As the last man to guide a club across rugby’s Rubicon, Cecil Duckworth has a rather more holistic outlook on the professional game than many of his Premiership counterparts.
To the Leicesters and Gloucesters of the world, the Championship is a cross between the naughty step and a winter camp where you send Billy Twelvetrees or Adam Balding to keep them amused for a week or two.
Indeed the shrill din with which they responded to the division’s creation, spoke volumes about their attitude towards anything that doesn’t bear the Guinness branding.
And the unloved bastard child that is the Championship certainly doesn’t bear the Guinness branding, or any other for that matter.
The notion that their Thirteenth Man, as some call him seemingly unaware of the patronising nature of the phrase, should have to do anything other than take his parachute payment, whack a few part-timers and then return as if he’d never been away, was as deeply as most PRL outfits thought.
However, Duckworth has been there, bought a couple of hundred T-shirts, filled them with players as varied as Ben Clarke and Nnandi Ezulike and has seen life on both sides of the divide that separates the Haves from the Have Bugger Alls.

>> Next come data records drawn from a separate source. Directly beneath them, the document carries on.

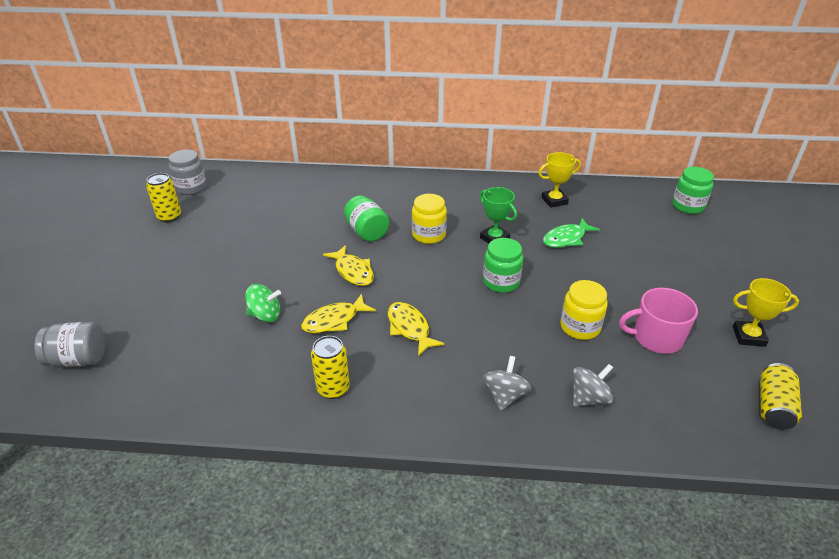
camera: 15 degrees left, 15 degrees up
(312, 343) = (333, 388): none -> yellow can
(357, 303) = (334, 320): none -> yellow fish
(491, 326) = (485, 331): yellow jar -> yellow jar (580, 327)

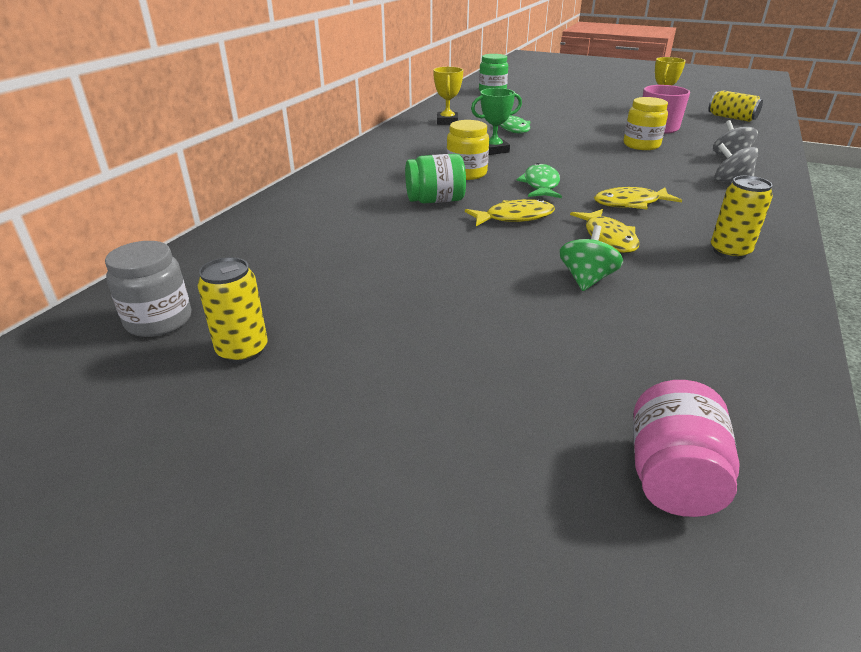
camera: 70 degrees left, 5 degrees down
(78, 359) = (672, 477): grey jar -> pink jar
(426, 275) = (540, 184): none -> green fish
(501, 282) = (567, 158): green jar -> none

So in repeating his call for the top flight to be expanded to 14 teams, the Worcester chairman has more than self-interest as his motivation.
This is not a new idea, Duckworth first floated the suggestion more than a year ago but since then the recession has changed the financial reality in which rugby exists.
Faced with reduced revenues PRL have pondered several means by which to make up the shortfall, most bizarrely a complicated formula to introduce more league matches to the season that was mercifully thrown out by the governing body.
And now it seems the concept of expansion might be back on the table – it certainly would if Duckworth had his way.
To paraphrase his thoughts, Duckworth would like to see Exeter and Bristol brought into the brotherhood and a two or three-year moratorium on promotion and relegation.
After that, a debate about the next step but he is unequivocal that ring-fencing should never be allowed. “I don’t think there will ever be permanency but there would be a mechanism to enter,” is his thought.
“When we last looked at it about a year ago, on balance it was felt that was not the way forward,” Duckworth said.
“There is a change of mood now because there is a recession on that is not going to go away in two minutes.”
However, it would be wrong to suggest there is no concern for the Thirteenth Man, in this case Bristol.
Indeed the collective worry is heightened by the introduction of play-offs at level two which means Paul Hull’s men could finish the regular season 25 points clear at the top and still not go up.
The way things have worked out so far this season, that’s unlikely to happen. Exeter have stolen a march on their West Country rivals and it is the Chiefs who enjoy a two game advantage at the summit.
Duckworth laments, though, it is not one they can relish or imbue with any meaning. To be sure of promotion Exeter must win a two-leg play off final in May.
“It was a tough league when we were in it, we were battling with Leeds or Rotherham and there was always a banana skin because everyone wanted to beat Worcester. We were five years in National One.
“If there were no play-offs Exeter may start to recruit now,” he added.
“They can’t do that at the moment so it’s tough.”
As things stand only Bristol and Exeter have publicly declared their readiness for assent into the Premiership.
In short they are the only contenders for Duckworth’s scheme.
But, he insists, they would not be the only two beneficiaries and said: “You would be dividing your pot between 14 clubs and not 13 with a parachute.
“But you would find that you could reduce the cost of your squad and develop your players. There are a lot of good players on the fringe of things and you don’t try them because the director of rugby will go for the more mature player.
“Some get frustrated and give the game up. Given the light and the opportunity someone’s career can take off.
“That’s happened to a number of players. Will Skinner at Harlequins, for example. He was virtually giving up rugby because he couldn’t make it at Leicester. Dean Richards knew him, took him to Harlequins, made him captain and now he’s a bloody good player.
“You wonder if there are a few more like that.”
Indeed, Duckworth maintains there would even be an advantage to those left temporarily on the outside looking in.
“If it comes in they would all go a little bit mad but if they had a three-year period to consolidate a real strategy and make a five-year plan of being in the Premiership it might work for them too,” he said.
“I honestly think it’s worth a try because we are stuck in a rut at the moment. For the benefit of rugby I still think it’s worth the experiment.”